Beck: Odelay

Beck
Odelay [Deluxe Edition]
Geffen
2008-01-29

Beck’s 1996 breakthrough album, Odelay, upgraded the stock of the Los Angeles singer-songwriter from one-hit wonder to post-modern absurdist. Before Odelay, Beck’s career — the recorded output of which consisted of his major-label debut, Mellow Gold (1994), two independent releases, and a handful of self-released lo-fi demos — was largely defined by the Top-Ten hit “Loser”, a semi-funky hybrid of hip-hop, blues, and self-deprecation that sounded for all the world like an ephemeral novelty. Much like Radiohead and its transition from Pablo Honey to The Bends, Odelay seized upon a seemingly disposable methodology and conceptualized it — in Beck’s case, his music evolved into a thing of possibility rather than continuing to regress into a series of dumb party jokes.

Odelay arrived right before affordable home recording equipment and the Internet turned the DIY ethic into a viable means of entering the mass market. Its junk-quilt patchwork of reconstituted parts rejected the homogeny of big-league audio production and suggested that something could come from nothing, that pieces of pop, hip-hop, and dissonance could be gummed-up, MacGyver style, into a saleable product that speaks to a fragmented, sound bite-driven culture. As such, Odelay is a manifesto of pop-cultural abstraction, a brash puzzle of miscellanea, of sound effects and out-of-context samples, of dirt road funk and back alley braggadocio. Part of the album’s ingenuity stems from the audaciousness of its jerry-rigged design. Its first single, the rollicking “Where It’s At”, even boasted a DIY mantra (“I got two turntables and a microphone”) that became something of a cultural catchphrase, and also served as a well-needed antidote to the über-serious artists (Oasis, the Cranberries, and Bush, to name a few) who dominated the Modern Rock charts that year.

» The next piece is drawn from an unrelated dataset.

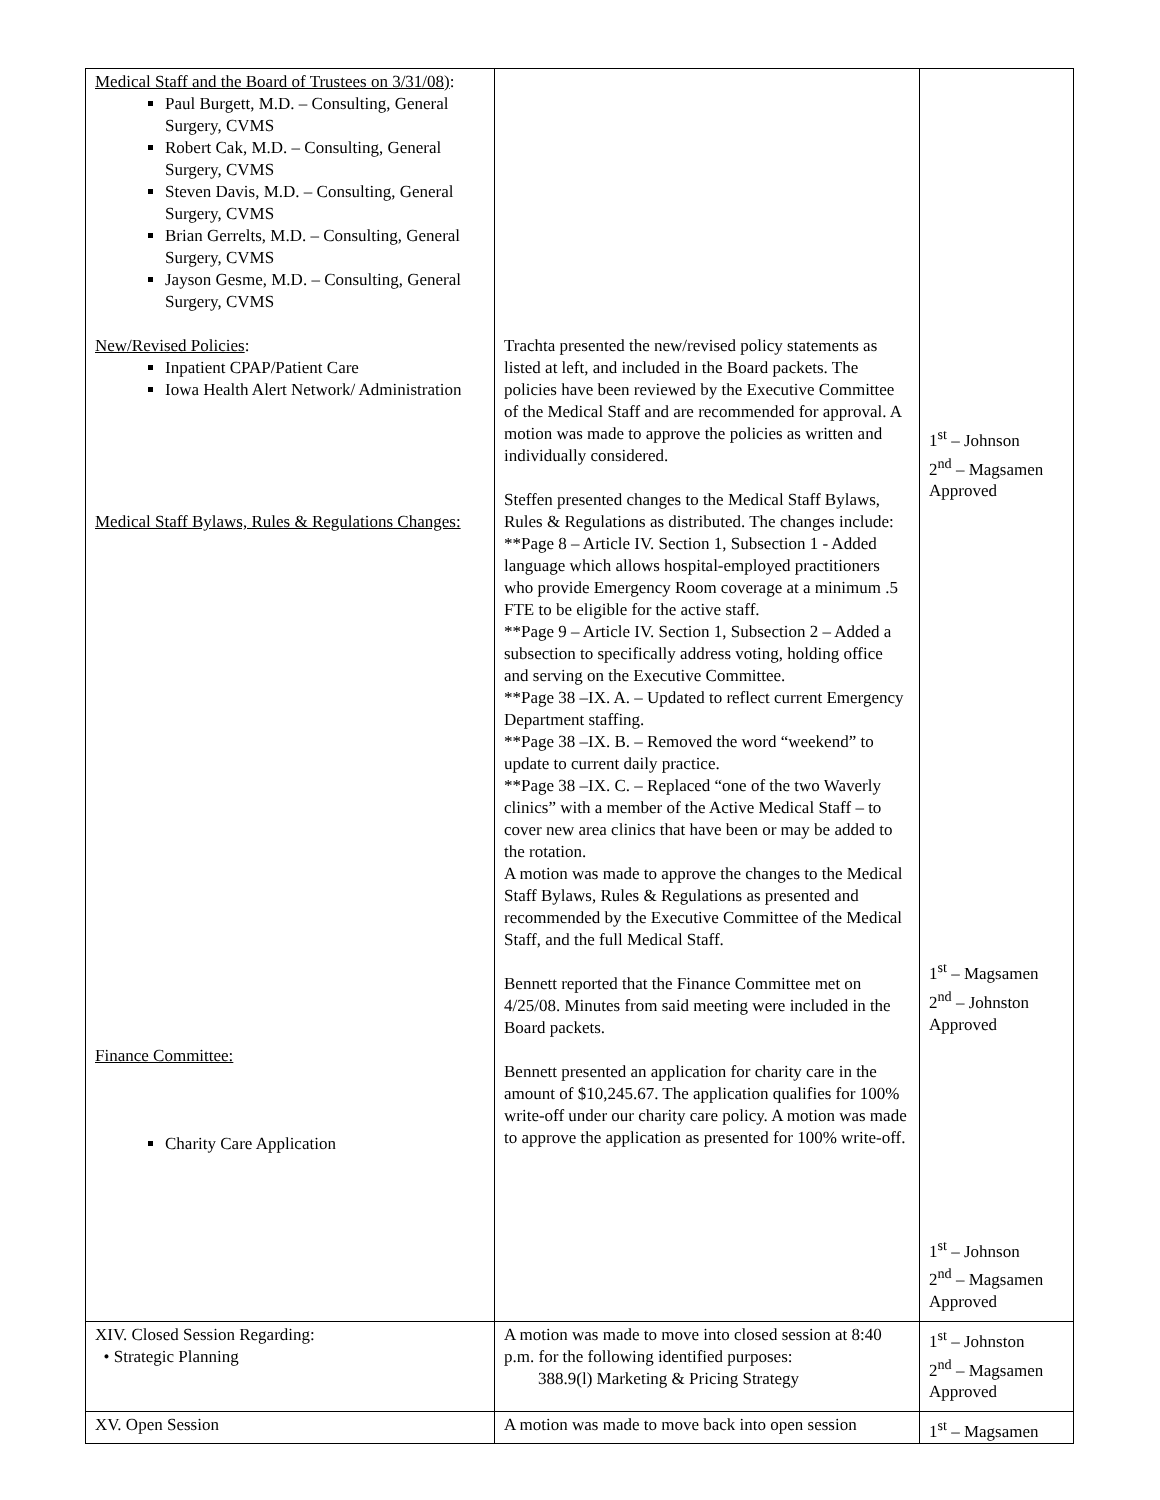| Medical Staff and the Board of Trustees on 3/31/08) : Paul Burgett, M.D. – Consulting, General Surgery, CVMS Robert Cak, M.D. – Consulting, General Surgery, CVMS Steven Davis, M.D. – Consulting, General Surgery, CVMS Brian Gerrelts, M.D. – Consulting, General Surgery, CVMS Jayson Gesme, M.D. – Consulting, General Surgery, CVMS New/Revised Policies : Inpatient CPAP/Patient Care Iowa Health Alert Network/ Administration Medical Staff Bylaws, Rules & Regulations Changes: Finance Committee: Charity Care Application | Trachta presented the new/revised policy statements as listed at left, and included in the Board packets. The policies have been reviewed by the Executive Committee of the Medical Staff and are recommended for approval. A motion was made to approve the policies as written and individually considered. Steffen presented changes to the Medical Staff Bylaws, Rules & Regulations as distributed. The changes include: **Page 8 – Article IV. Section 1, Subsection 1 - Added language which allows hospital-employed practitioners who provide Emergency Room coverage at a minimum .5 FTE to be eligible for the active staff. **Page 9 – Article IV. Section 1, Subsection 2 – Added a subsection to specifically address voting, holding office and serving on the Executive Committee. **Page 38 –IX. A. – Updated to reflect current Emergency Department staffing. **Page 38 –IX. B. – Removed the word “weekend” to update to current daily practice. **Page 38 –IX. C. – Replaced “one of the two Waverly clinics” with a member of the Active Medical Staff – to cover new area clinics that have been or may be added to the rotation. A motion was made to approve the changes to the Medical Staff Bylaws, Rules & Regulations as presented and recommended by the Executive Committee of the Medical Staff, and the full Medical Staff. Bennett reported that the Finance Committee met on 4/25/08. Minutes from said meeting were included in the Board packets. Bennett presented an application for charity care in the amount of $10,245.67. The application qualifies for 100% write-off under our charity care policy. A motion was made to approve the application as presented for 100% write-off. | 1<sup>st</sup> – Johnson 2<sup>nd</sup> – Magsamen Approved 1<sup>st</sup> – Magsamen 2<sup>nd</sup> – Johnston Approved 1<sup>st</sup> – Johnson 2<sup>nd</sup> – Magsamen Approved |
| XIV. Closed Session Regarding: • Strategic Planning | A motion was made to move into closed session at 8:40 p.m. for the following identified purposes: 388.9(l) Marketing & Pricing Strategy | 1<sup>st</sup> – Johnston 2<sup>nd</sup> – Magsamen Approved |
| XV. Open Session | A motion was made to move back into open session | 1<sup>st</sup> – Magsamen |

Odelay didn’t necessarily revise Beck’s aesthetic, but it did reinforce it with developments of lyrical and musical depth. It’s rich with ideas and a refined sense of imagery. “Silver foxes looking for romance / In their chainsmoke Kansas flashdance ass pants”, a couplet from the song “Hotwax”, is one of many instances in which Beck’s beatnik poetics reach lilting critical mass. The record is also overrun with disparate ways in which to musically communicate these ideas. Working for the first time with the Dust Brothers, who was best known for producing the Beastie Boys’ Paul’s Boutique and some tracks by Tone Lōc and Young MC, Beck grafted an incongruous harvest of Wild Style, Skip James, Hank Williams, and noise-punk touchstones into an instinctual whole. As a listening experience, the record is both squeaky clean and unnervingly dissonant. Pop hooks are undermined by infringing noise, hip-hop flows are stuck atop roiling beats, and the overall “party” atmosphere is frequently interrupted by well-plotted seizures of chaos. All of Beck’s subsequent studio records have been conspicuously devoid of this kind of uncompromised discord. Odelay, it seems, marked the ideal midway point between the accessible and challenging halves of the artistic consciousness.

The two-disc Deluxe Edition of Odelay only reiterates this fact, especially when considering the twisting muse that Beck has followed over the course of the five albums he’s released in the last 12 years. This reissue augments the original release with “Deadweight”, the Brazilian-inspired song contributed to the soundtrack for the 1997 film, A Life Less Ordinary, two unreleased tracks from the original sessions, and an extra disc of b-sides previously unreleased in the US, along with a few remixes by the likes of U.N.K.L.E. and Aphex Twin. There’s nothing here that complements or enhances the original album, and it’s safe to say that just about all of the extras (save for “Deadweight”, perhaps) will only be of interest to die-hards. The two unreleased tracks, “Inferno” and “Gold Chains”, are, respectively, rambling and reductive, while the b-sides fail to raise their weirdness above the Mellow Gold fold.

Beck would eventually improve upon Odelay‘s template after genre experiments in the dimensions of sexed-up funk (Midnite Vultures) and Scott Walker-esque orchestral folk (Sea Change): first with Guero (2005) and then, more definitively, with The Information (2006). Both of those albums scale back the confrontational aspects of Odelay and explore more streamlined sounds and textures — new concepts cherry-picked from the blown consciousness of Odelay, a record that wanted to be so much, impatiently, at once.